Par M.-C. Pezron – Mémoires d’un névropathe paraît en 1903. Dans ce livre, Daniel Paul Schreber délivre un témoignage d’une grande valeur clinique sur sa paranoïa. Il y décrit minutieusement la construction d’un système délirant mystique. Freud et Lacan ont puisé tour à tour dans la richesse de ce texte pour leurs élaborations de la psychose paranoïaque.
Freud présente le cas de Daniel Paul Schreber, Docteur en droit, comme paradigmatique de la paranoïa[1]. Schreber relate son délire dans les Mémoires d’un névropathe[2]. Son corps « miraculé » y occupe une place centrale, « cible des miracles divins[3] » ; il s’avère, en fait, corps martyrisé.
Le déclenchement de la paranoïa
En 1893, Schreber, nommé depuis peu à la présidence de la cour d’appel, se réveille un matin avec cette idée que « tout de même ce doit être une chose singulièrement belle d’être une femme en train de subir l’accouplement [4] ». Idée étrange et choquante, repoussée avec véhémence. Selon Freud, cette production mi-onirique, mi-hallucinatoire « témoigne de la nature primaire du fantasme d’émasculation » et constitue « le premier germe du système délirant[5] ». Des idées hypocondriaques paroxystiques l’assaillent alors. La construction d’un délire mystique se développe, articulé à une double thématique. Il est élu par Dieu à des fins de rédemption de l’humanité, laquelle s’opérera à travers sa transformation en femme.

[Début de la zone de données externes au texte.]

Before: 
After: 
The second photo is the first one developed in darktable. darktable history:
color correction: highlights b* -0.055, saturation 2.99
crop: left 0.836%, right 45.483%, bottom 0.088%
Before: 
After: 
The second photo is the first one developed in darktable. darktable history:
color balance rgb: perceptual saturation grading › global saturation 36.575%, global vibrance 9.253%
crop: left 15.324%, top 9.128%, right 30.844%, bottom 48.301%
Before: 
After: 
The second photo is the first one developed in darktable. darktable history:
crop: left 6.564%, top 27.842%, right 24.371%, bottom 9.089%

Une jouissance erratique dans le corps.
Cette tournure mégalomaniaque du délire est seconde. Les idées initiales ont une tonalité persécutive. Son médecin, Flechsig, suppôt de Dieu, raccorde ses nerfs aux nerfs de Schreber et le contrôle afin d’aboutir à l’éviration de son corps et « au meurtre de son âme[6] ». Les nerfs sont, en effet, selon Schreber, le siège de l’âme. Les siens, mobilisés de l’extérieur, le soumettent sans répit à des mouvements articulatoires incontrôlés et aux voix d’âmes multiples raccordées. Son corps est le siège d’une cacophonie, véritable jouissance vocale insoutenable. Il subit tout cela horrifié et se conçoit féminisé à des fins de prostitution. Les éprouvés douloureux de morcellement constituent autant de phénomènes jouissants qui mettent en jeu le réel du corps. Le délire à ses débuts recouvre le délitement et l’incohérence de l’image corporelle. L’agrafe symbolique ne maintient plus l’image d’un corps unifié. « À de fréquentes reprises, me fut miraculé un prétendu « vers pulmonaire […] sa venue était liée à une douleur transfixiante[7] […] J’ai vécu […] sans estomac[8] ». Pour Freud, le ressort du déclenchement paranoïaque et du délire d’émasculation schreberien relèvent d’une fixation narcissique et, plus particulièrement, d’une défense contre un désir homosexuel refoulé pour le professeur Flechsig.
La nomination
Comment Schreber traite-t-il cette jouissance erratique et honteuse ? Sa féminisation est élevée à la dignité d’un destin sacrifié pour la sauvegarde de l’espèce humaine. Le caractère d’exception que Schreber prête à cette opération relève du pousse-à-la-femme[9]. Le fantasme d’éviration vient en place d’une castration non symbolisée ; il introduit la construction délirante, qui, tout à la fois, situe les phénomènes de corps et le voue à incarner La femme qui n’existe pas, la femme toute. La jouissance de Schreber devient ainsi localisée, elle n’est plus hors-sens. Il consent alors au retour d’un jouir honorable. Il prend plaisir à « se trouver parfois installé devant un miroir ou ailleurs, le torse à demi nu, et revêtus de colifichets féminins […] dans les moments où son esprit a besoin de paix[10] ». Jacques-Alain Miller indique qu’il « nous démontre un Autre qui […] a un corps, un corps qui veut jouir et qui a besoin de Schreber pour jouir[11] ». Lui s’épingle d’un nom prestigieux : « la femme de Dieu ».
Marie-Claude Pezron
[1] Freud S., « Remarques psychanalytiques sur l’autobiographie d’un cas de paranoïa (Le Président Schreber) », Cinq Psychanalyses, PUF, 1989, p. 272.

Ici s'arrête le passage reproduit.